Department of Orthopedics and Trauma Surgery, Medical Center, Faculty of Medicine, Albert-Ludwigs University of Freiburg, Germany; G.E.R.N. Tissue Replacement, Regeneration & Neogenesis, Department of Orthopedics and Trauma Surgery, Medical Center, Faculty of Medicine, Albert-Ludwigs University of Freiburg, Germany.
G.E.R.N. Tissue Replacement, Regeneration & Neogenesis, Department of Orthopedics and Trauma Surgery, Medical Center, Faculty of Medicine, Albert-Ludwigs University of Freiburg, Germany.
J Shoulder Elbow Surg. 2021 Feb;30(2):365-372. doi: 10.1016/j.jse.2020.06.007. Epub 2020 Jun 30.
Biodegradable implants have gained increasing importance for the fixation of simple displaced radial head fractures to supersede implant removal and to minimize cartilage destruction. Commonly used polylactide pins still lead to higher rates of secondary loss of reduction compared with metal implants. Alternatively, implants made from a magnesium alloy meanwhile are available in a pin design that hypothetically could perform better than polylactide pins. Because biomechanical data of clinical applications are lacking, the goal of the present study was to biomechanically compare magnesium pins to polylactide pins using a Mason type II radial head fracture model.
Fourteen pairs of fresh-frozen human cadaver radii with a standardized Mason type II radial head fracture were stabilized either by two 2.0-mm polylactide pins (PPs) or two 2.0-mm magnesium pins (MPs). Biomechanical in vitro testing was conducted as 10 cycles of static loading at 0.1 Hz axially and transversally between 10 and 50 N. Afterward, loosening was tested by dynamic load changes at 4 Hz up to 100,000 cycles. Early fracture displacement was measured after 10,000 cycles. Afterward, maximum loads were raised every 10,000 cycles by 15 N until construct failure, which was defined as fracture displacement ≥2 mm.
MP osteosynthesis showed a tendency toward higher primary stability on both axial (MP: 0.19 kN/mm, PP: 0.11 kN/mm; P = .068) and transversal loading (MP: 0.11 kN/mm, PP: 0.10 kN/mm; P = .068). Early fracture displacement was significantly higher following PP osteosynthesis (MP: 0.3 mm, PP: 0.7 mm; P = .030). The superiority of MP was also significant during cyclic loading, represented in a higher failure cycle (MP: 30,684, PP: 5113; P = .009) and in higher failure loads (MP: 95 N, PP: 50 N; P = .024).
According to our findings, in simple radial head fractures, osteosynthesis with magnesium pins show superior biomechanical properties compared with fractures treated by polylactide pins. Prospective investigations should follow to evaluate clinical outcomes and resorption behavior.
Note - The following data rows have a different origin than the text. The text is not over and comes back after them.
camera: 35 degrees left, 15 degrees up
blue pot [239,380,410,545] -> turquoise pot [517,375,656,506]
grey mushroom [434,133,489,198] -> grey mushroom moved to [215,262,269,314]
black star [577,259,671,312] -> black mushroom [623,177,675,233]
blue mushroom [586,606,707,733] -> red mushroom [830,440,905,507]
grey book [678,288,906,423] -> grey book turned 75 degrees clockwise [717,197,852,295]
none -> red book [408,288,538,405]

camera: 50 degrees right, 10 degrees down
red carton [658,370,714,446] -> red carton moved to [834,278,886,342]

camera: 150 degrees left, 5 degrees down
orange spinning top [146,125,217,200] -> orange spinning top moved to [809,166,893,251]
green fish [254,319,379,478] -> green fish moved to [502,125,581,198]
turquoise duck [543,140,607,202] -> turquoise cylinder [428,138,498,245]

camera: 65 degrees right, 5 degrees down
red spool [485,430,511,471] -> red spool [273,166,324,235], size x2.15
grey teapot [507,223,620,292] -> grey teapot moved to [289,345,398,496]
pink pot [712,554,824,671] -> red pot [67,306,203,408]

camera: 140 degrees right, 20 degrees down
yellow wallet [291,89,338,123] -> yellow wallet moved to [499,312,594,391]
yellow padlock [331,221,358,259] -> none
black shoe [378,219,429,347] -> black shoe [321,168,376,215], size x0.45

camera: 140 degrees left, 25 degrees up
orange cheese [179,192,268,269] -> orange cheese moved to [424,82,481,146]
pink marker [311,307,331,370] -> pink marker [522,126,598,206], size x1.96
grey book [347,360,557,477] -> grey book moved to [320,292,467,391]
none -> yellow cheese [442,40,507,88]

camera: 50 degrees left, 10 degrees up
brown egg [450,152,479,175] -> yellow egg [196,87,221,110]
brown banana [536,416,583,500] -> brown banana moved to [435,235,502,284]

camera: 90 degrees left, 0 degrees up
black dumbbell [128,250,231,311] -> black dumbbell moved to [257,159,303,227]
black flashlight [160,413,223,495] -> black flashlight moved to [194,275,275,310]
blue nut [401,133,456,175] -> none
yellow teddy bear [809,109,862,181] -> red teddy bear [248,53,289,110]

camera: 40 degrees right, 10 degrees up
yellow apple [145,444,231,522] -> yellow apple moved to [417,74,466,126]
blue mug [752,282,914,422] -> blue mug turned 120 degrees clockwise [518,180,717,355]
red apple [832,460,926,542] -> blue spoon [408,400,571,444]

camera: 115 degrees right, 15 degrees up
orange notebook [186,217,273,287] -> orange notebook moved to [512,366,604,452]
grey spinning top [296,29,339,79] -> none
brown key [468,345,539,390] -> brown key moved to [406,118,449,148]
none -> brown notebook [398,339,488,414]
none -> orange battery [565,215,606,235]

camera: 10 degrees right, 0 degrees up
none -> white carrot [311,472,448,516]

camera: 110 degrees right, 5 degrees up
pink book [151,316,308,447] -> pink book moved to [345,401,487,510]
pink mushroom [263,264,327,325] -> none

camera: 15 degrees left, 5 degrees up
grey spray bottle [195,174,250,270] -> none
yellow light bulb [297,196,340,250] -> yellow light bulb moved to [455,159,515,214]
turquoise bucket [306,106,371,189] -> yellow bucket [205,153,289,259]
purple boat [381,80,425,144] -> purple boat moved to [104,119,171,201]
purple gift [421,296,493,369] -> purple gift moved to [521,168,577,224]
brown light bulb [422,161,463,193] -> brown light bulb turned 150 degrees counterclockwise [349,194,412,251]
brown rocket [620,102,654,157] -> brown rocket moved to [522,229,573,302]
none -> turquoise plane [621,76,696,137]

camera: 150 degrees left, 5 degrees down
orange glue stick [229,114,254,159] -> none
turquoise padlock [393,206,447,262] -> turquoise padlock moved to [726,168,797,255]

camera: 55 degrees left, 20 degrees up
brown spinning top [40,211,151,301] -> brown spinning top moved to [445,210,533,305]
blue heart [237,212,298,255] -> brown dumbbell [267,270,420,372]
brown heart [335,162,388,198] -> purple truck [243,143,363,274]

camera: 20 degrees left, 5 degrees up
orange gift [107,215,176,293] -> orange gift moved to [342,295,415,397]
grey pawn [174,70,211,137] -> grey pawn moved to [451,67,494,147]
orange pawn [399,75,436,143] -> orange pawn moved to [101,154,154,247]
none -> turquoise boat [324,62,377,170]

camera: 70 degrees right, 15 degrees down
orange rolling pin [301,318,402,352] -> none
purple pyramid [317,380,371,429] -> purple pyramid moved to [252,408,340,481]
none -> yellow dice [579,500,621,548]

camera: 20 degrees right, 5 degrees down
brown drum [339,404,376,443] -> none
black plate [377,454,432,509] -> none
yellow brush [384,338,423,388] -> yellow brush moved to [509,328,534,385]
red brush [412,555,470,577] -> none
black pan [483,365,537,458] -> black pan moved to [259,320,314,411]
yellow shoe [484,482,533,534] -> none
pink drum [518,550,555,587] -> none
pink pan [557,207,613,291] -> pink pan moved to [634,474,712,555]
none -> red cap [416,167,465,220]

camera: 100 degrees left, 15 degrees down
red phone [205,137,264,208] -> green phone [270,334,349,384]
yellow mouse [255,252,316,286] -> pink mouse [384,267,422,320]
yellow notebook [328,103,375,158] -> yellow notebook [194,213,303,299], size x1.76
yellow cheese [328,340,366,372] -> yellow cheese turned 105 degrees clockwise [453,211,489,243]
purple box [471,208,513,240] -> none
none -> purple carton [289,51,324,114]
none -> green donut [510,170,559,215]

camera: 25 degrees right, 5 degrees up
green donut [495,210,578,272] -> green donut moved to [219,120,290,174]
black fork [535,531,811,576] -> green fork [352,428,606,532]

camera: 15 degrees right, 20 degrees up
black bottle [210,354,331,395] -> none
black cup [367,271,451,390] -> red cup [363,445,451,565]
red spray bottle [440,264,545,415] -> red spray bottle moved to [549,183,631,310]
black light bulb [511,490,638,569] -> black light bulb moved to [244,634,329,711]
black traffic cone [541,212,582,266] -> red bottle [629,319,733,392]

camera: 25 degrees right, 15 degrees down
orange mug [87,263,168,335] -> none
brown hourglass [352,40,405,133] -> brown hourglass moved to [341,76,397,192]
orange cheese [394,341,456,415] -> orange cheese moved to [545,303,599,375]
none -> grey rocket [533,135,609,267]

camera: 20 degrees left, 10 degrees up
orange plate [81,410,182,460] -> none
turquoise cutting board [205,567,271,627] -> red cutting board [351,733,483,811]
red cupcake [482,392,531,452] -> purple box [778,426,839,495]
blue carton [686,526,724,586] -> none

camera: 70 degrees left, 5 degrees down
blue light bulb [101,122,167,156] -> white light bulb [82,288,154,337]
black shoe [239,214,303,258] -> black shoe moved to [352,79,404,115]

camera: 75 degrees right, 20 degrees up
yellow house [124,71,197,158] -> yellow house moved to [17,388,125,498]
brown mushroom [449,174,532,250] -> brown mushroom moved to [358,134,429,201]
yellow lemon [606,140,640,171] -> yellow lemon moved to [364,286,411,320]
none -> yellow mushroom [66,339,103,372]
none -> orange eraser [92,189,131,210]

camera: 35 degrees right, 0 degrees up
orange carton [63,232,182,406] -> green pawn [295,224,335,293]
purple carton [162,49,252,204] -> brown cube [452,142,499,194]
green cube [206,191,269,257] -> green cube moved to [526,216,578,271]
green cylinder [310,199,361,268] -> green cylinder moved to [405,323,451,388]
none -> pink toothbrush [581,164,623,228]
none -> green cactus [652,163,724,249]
可生物降解的植入物对于固定简单移位的桡骨头骨折变得越来越重要,以取代植入物的去除并最大程度地减少软骨破坏。与金属植入物相比,常用的聚乳酸钉仍导致更高的复位丢失率。另一方面,目前可提供一种由镁合金制成的钉设计的植入物,理论上这种植入物的性能可能优于聚乳酸钉。由于缺乏临床应用的生物力学数据,本研究的目的是使用 Mason Ⅱ型桡骨头骨折模型对镁钉和聚乳酸钉进行生物力学比较。
将 14 对带有标准化 Mason Ⅱ型桡骨头骨折的新鲜冷冻人尸体桡骨通过两根 2.0mm 的聚乳酸钉(PP)或两根 2.0mm 的镁钉(MP)固定。生物力学体外测试包括 0.1Hz 轴向和横向 10 至 50N 之间的 10 个循环静态加载。然后,通过 4Hz 的动态载荷变化测试松动,直至 100,000 次循环。在 10,000 次循环后测量早期骨折位移。然后,每 10,000 次循环增加 15N 的最大载荷,直到结构失效,定义为骨折位移≥2mm。
MP 内固定在轴向(MP:0.19kN/mm,PP:0.11kN/mm;P=0.068)和横向加载(MP:0.11kN/mm,PP:0.10kN/mm;P=0.068)时均显示出较高的初始稳定性。PP 内固定后的早期骨折位移明显更高(MP:0.3mm,PP:0.7mm;P=0.030)。在循环加载中,MP 的优势也很明显,表现为更高的失效循环(MP:30,684,PP:5113;P=0.009)和更高的失效载荷(MP:95N,PP:50N;P=0.024)。
根据我们的发现,在简单的桡骨头骨折中,与聚乳酸钉治疗的骨折相比,镁钉内固定具有更好的生物力学性能。应进行前瞻性研究以评估临床结果和吸收行为。